**Problem statement:** Reproduce the material below with "scientific name" substituted by "species name" wherever it occurs, leaving everything else unchanged. Omit the pictures from your answer.

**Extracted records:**
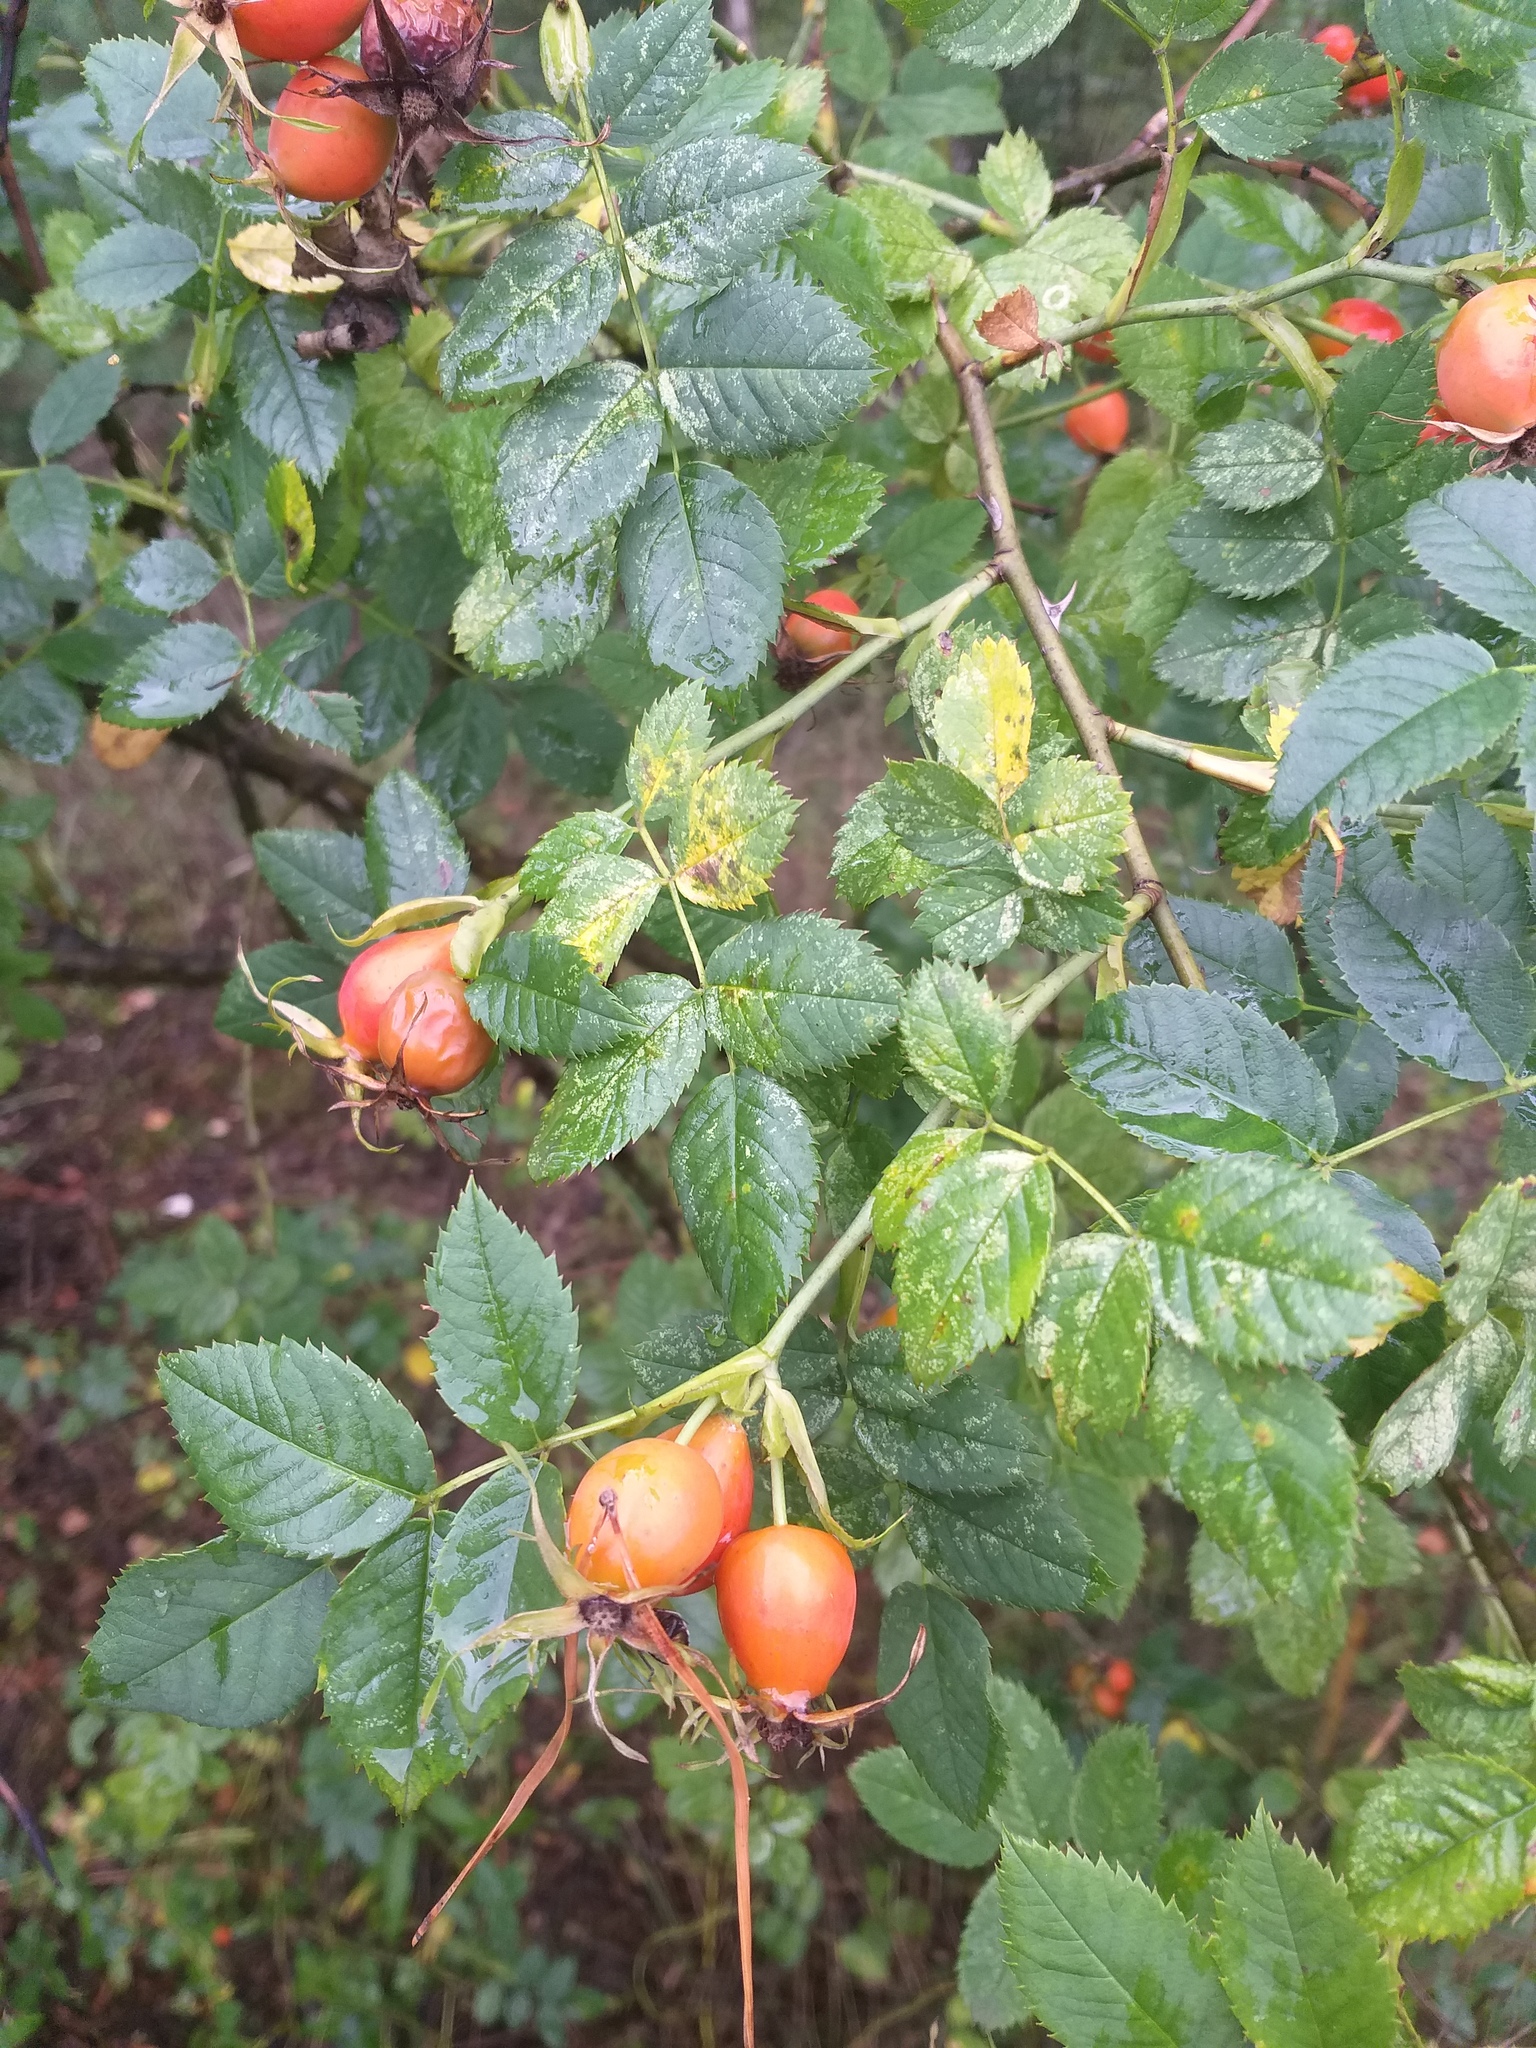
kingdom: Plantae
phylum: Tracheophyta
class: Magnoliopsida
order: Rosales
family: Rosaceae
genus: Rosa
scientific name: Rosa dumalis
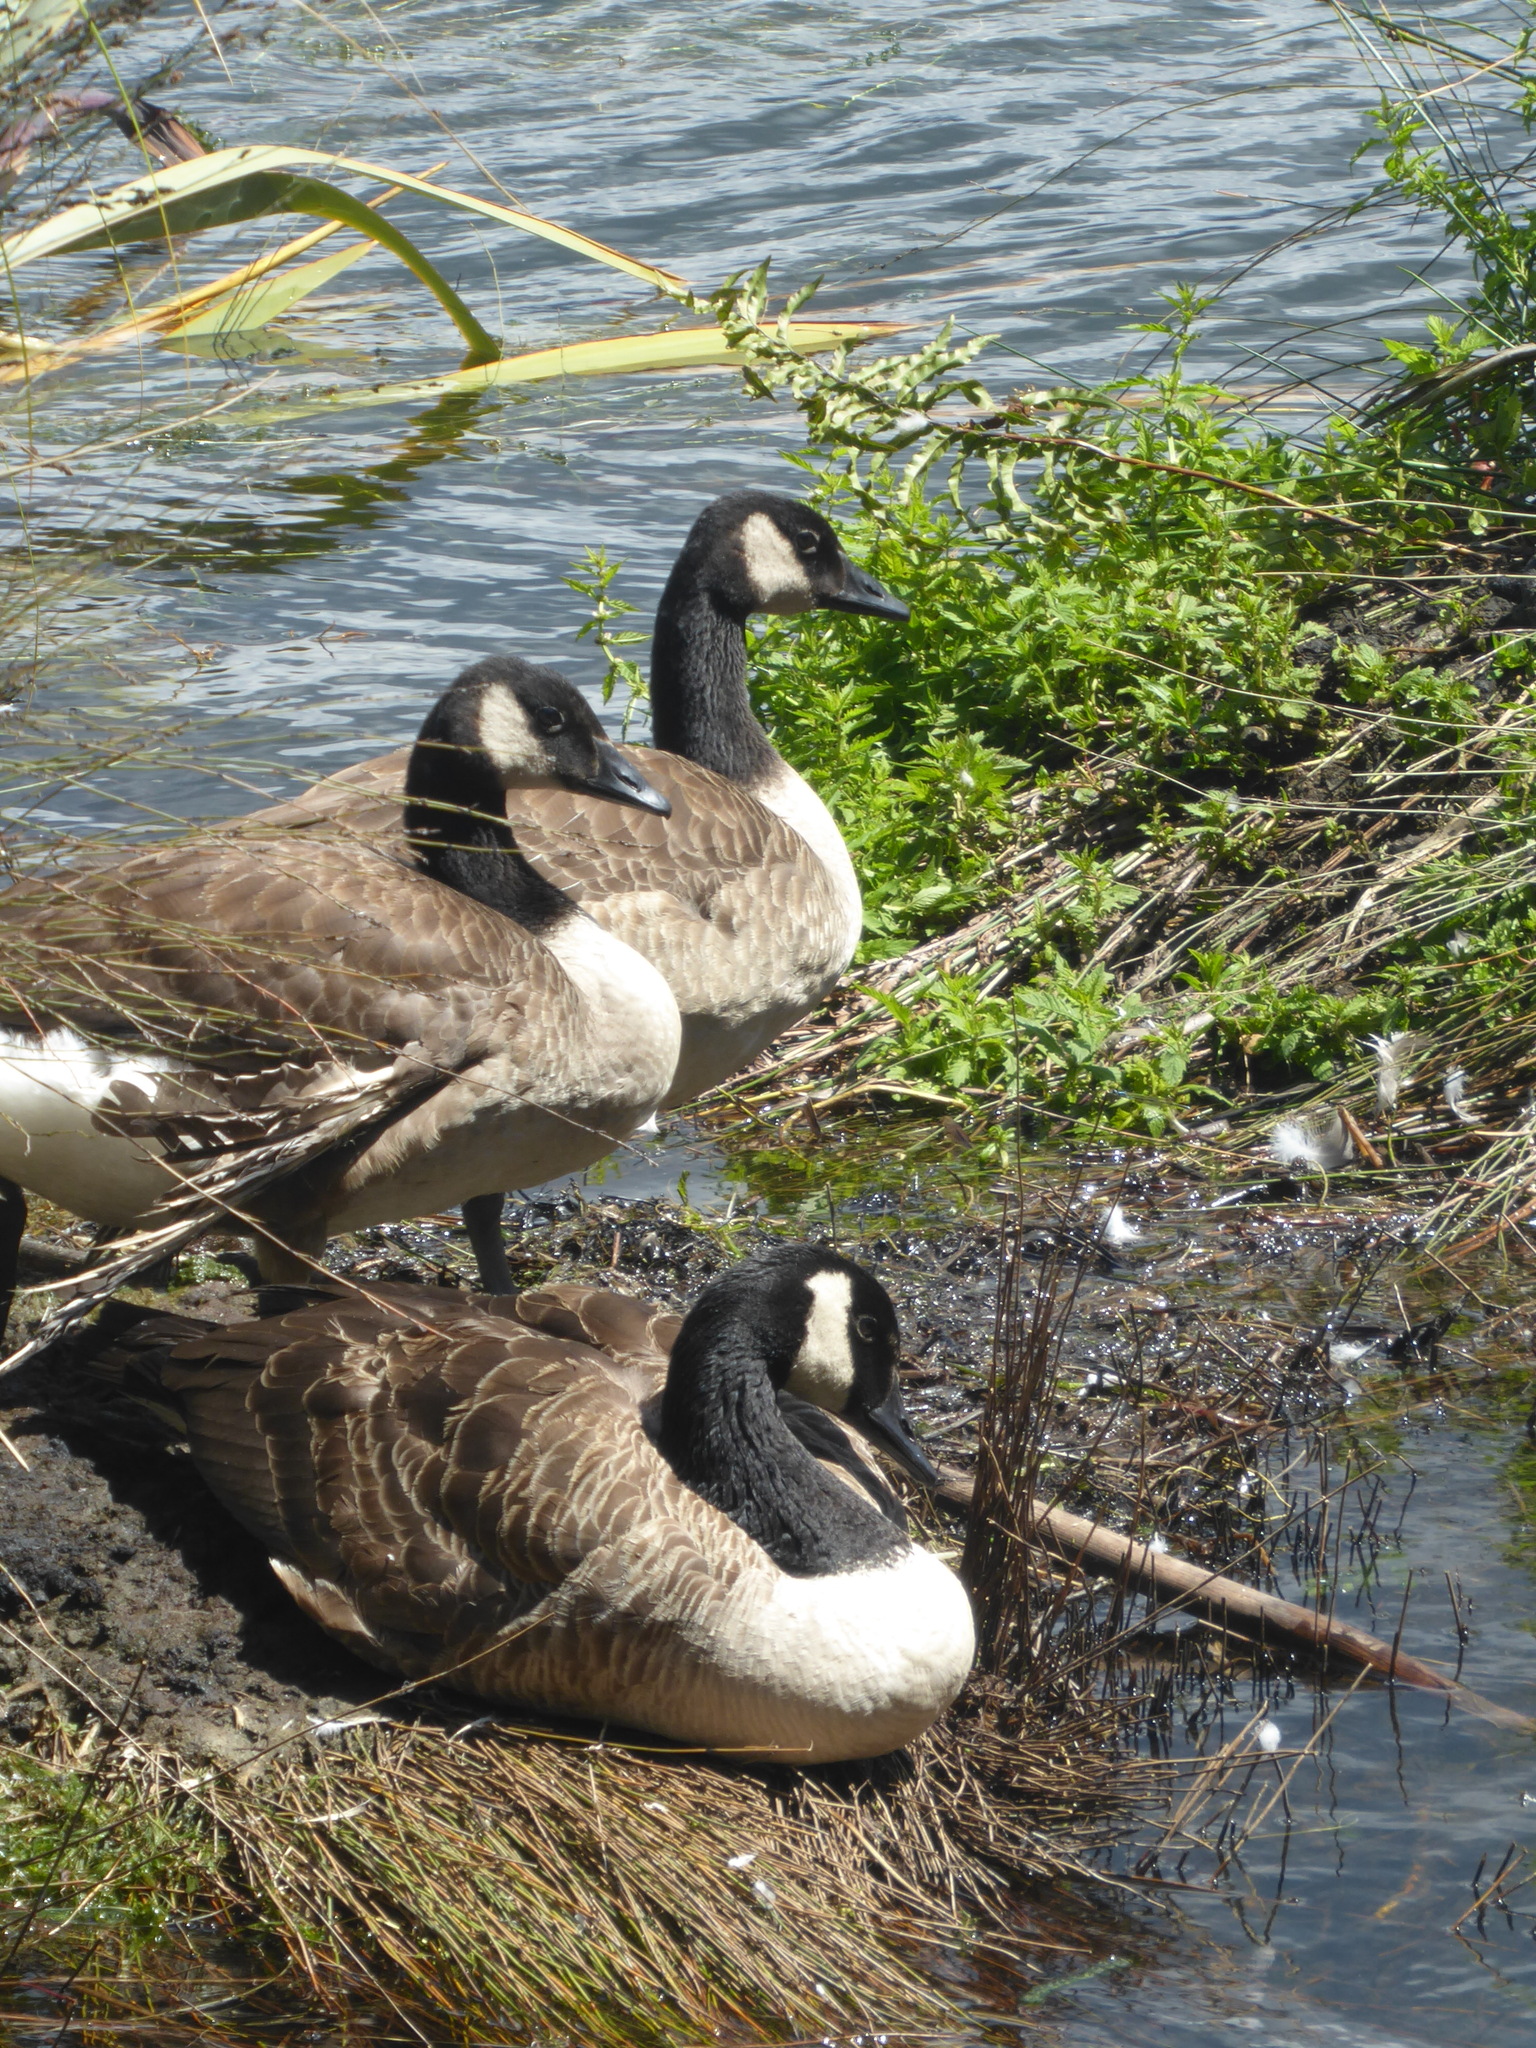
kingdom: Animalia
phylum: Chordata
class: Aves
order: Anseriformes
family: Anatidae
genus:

**Worked answer:**
kingdom: Plantae
phylum: Tracheophyta
class: Magnoliopsida
order: Rosales
family: Rosaceae
genus: Rosa
species name: Rosa dumalis
kingdom: Animalia
phylum: Chordata
class: Aves
order: Anseriformes
family: Anatidae
genus:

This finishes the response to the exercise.